Тор, Масуд и Марина прошли под метромостом. Не спеша их догонять, Сабрина шагала следом. Под мостом она сильно задрала голову, даже шарф сполз с лица, которое тут же стал щипать морозный воздух. Девушка снова мысленно обругала себя за робость. Но ведь не пустой это страх — когда-нибудь здесь все рухнет. Как и дом, в котором умерла мать. Все, что напоминает о былом мире, обязательно исчезнет, не оставив взору ничего. И очень не хотелось, чтобы это произошло с метромостом именно сейчас…
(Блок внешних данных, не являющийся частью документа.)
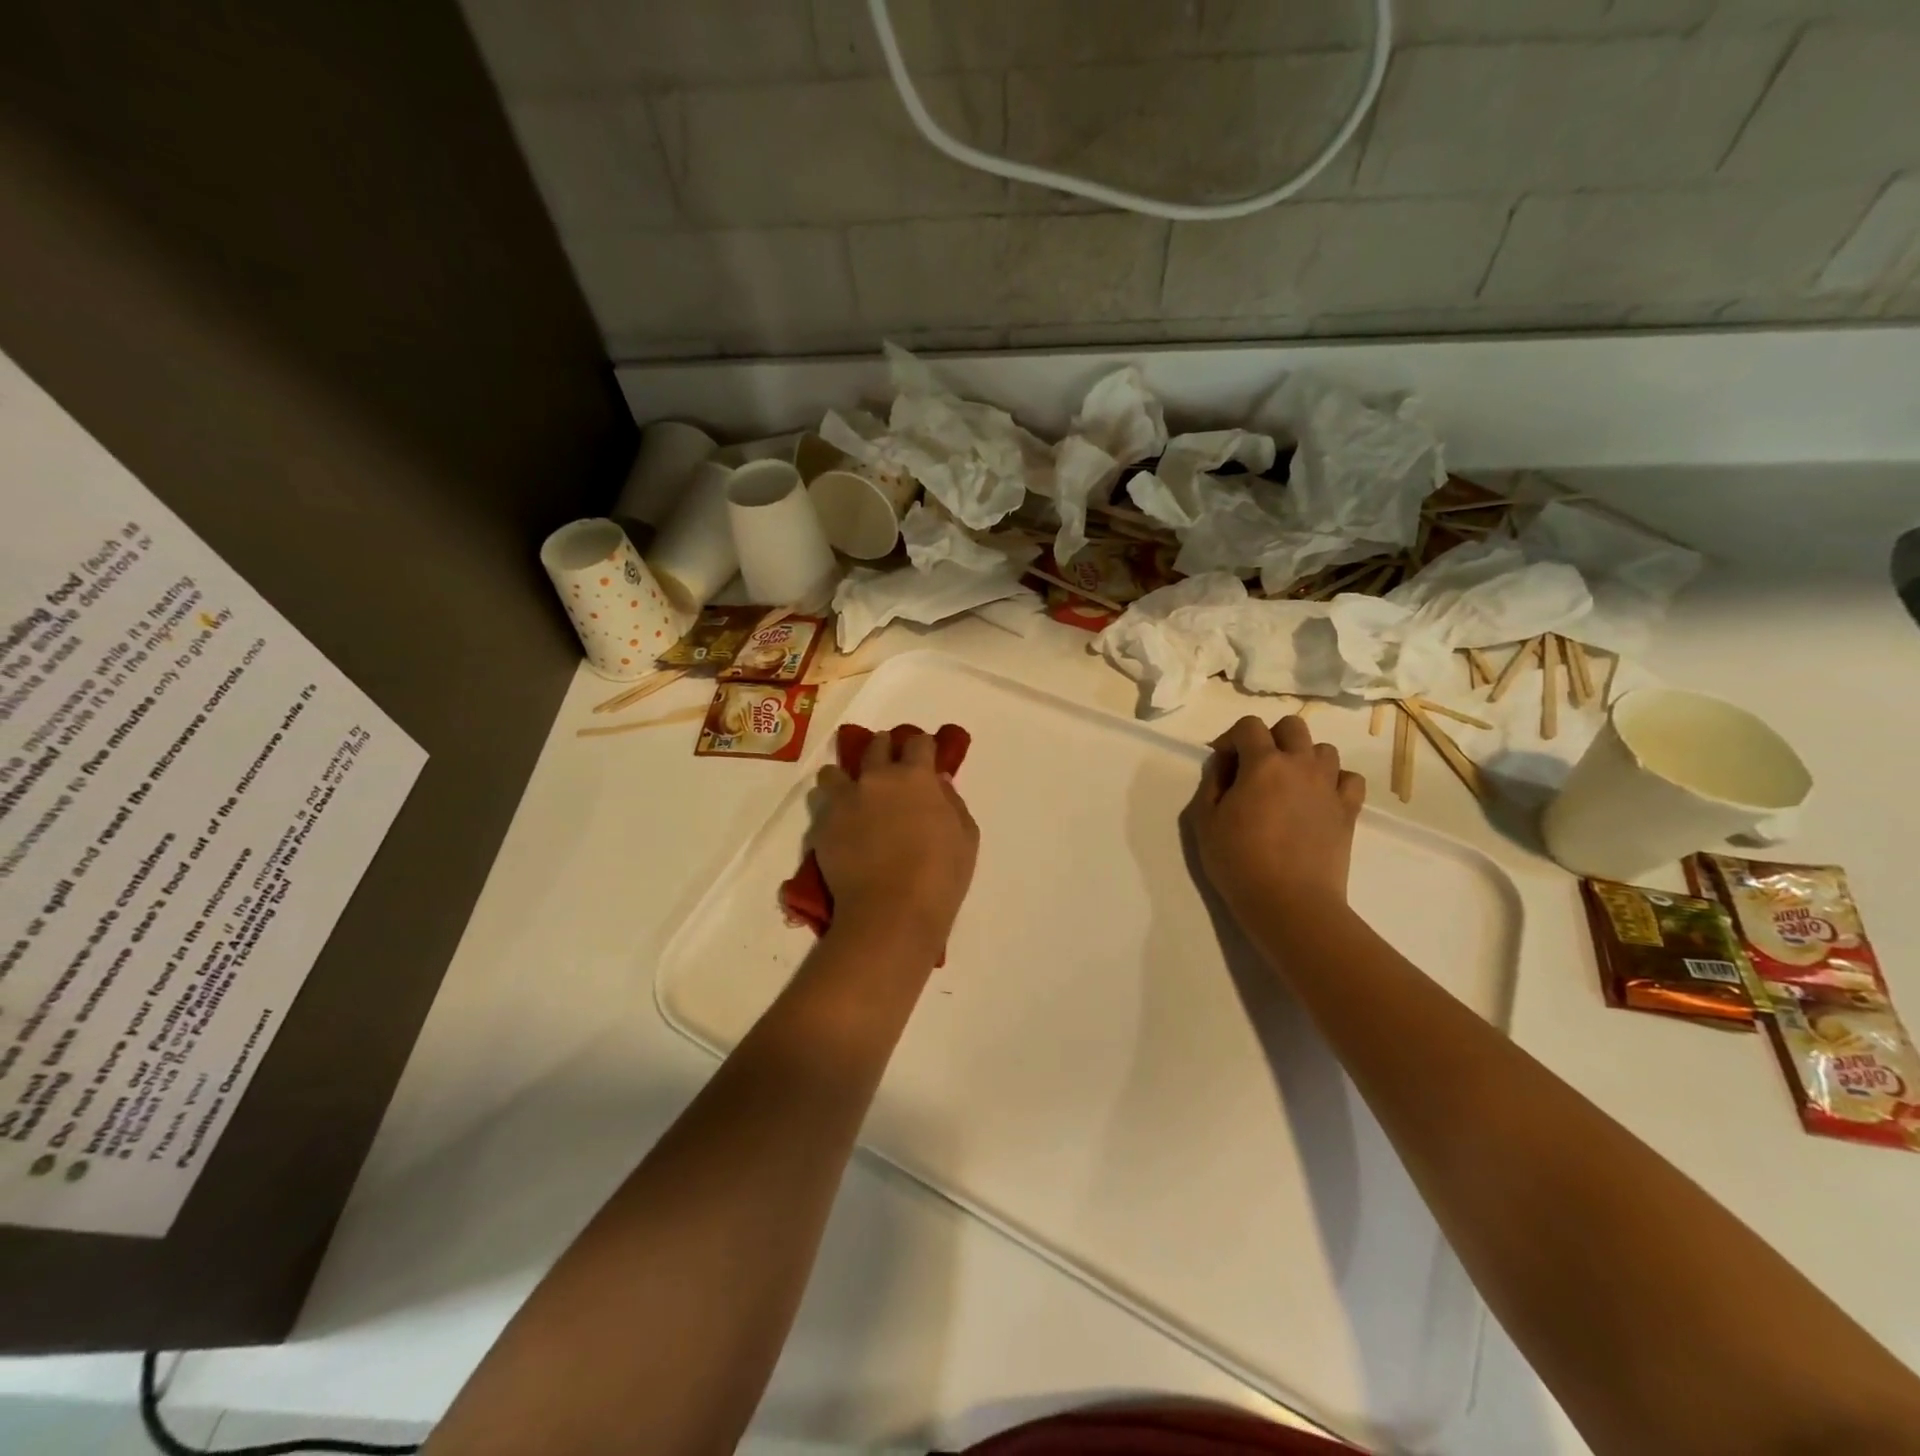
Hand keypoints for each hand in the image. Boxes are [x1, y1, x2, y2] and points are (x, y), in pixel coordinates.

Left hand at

Но ничего не случилось. Они благополучно миновали мост и стали подниматься по склону к улице. Где-то в глубинах памяти всплывали неясные образы этого района. Кажется, здесь, под снегом, была длинная каменная лестница; отец ее когда-то в шутку назвал потемкинской. Они втроем были тут когда-то. Теперь же все это похоже на обрывки виденного давным-давно, почти забытого сна. Она — маленькая белокурая девчонка. Отец. Мать. Они спускались по этой лестнице, и Сабрина прыгала по ступенькам. Потом гуляли по набережной, смотрели на яхты, на огромные острова барж. Сидели в летнем кафе, и она ела мороженое. Да. Вон там, где причал. А дальше была карусель. И Сабрина вдруг вспомнила, как каталась на этой карусели. И как детвора визжала от восторга, смешанного с потаенным страхом — а вдруг слечу с сиденья и упаду в реку?! И еще семья фотографировалась на фоне мостов. На фоне карусели. На фоне теплохода «Парис», что стоял у причала. И все это было бесконечным счастьем. А потом был долгий подъем по этой лестнице, к автобусной остановке. Лестница казалась бесконечной, и тогда это для нее было самой большой проблемой… Но отец посадил ее на плечи, и стало легче. Стало хорошо.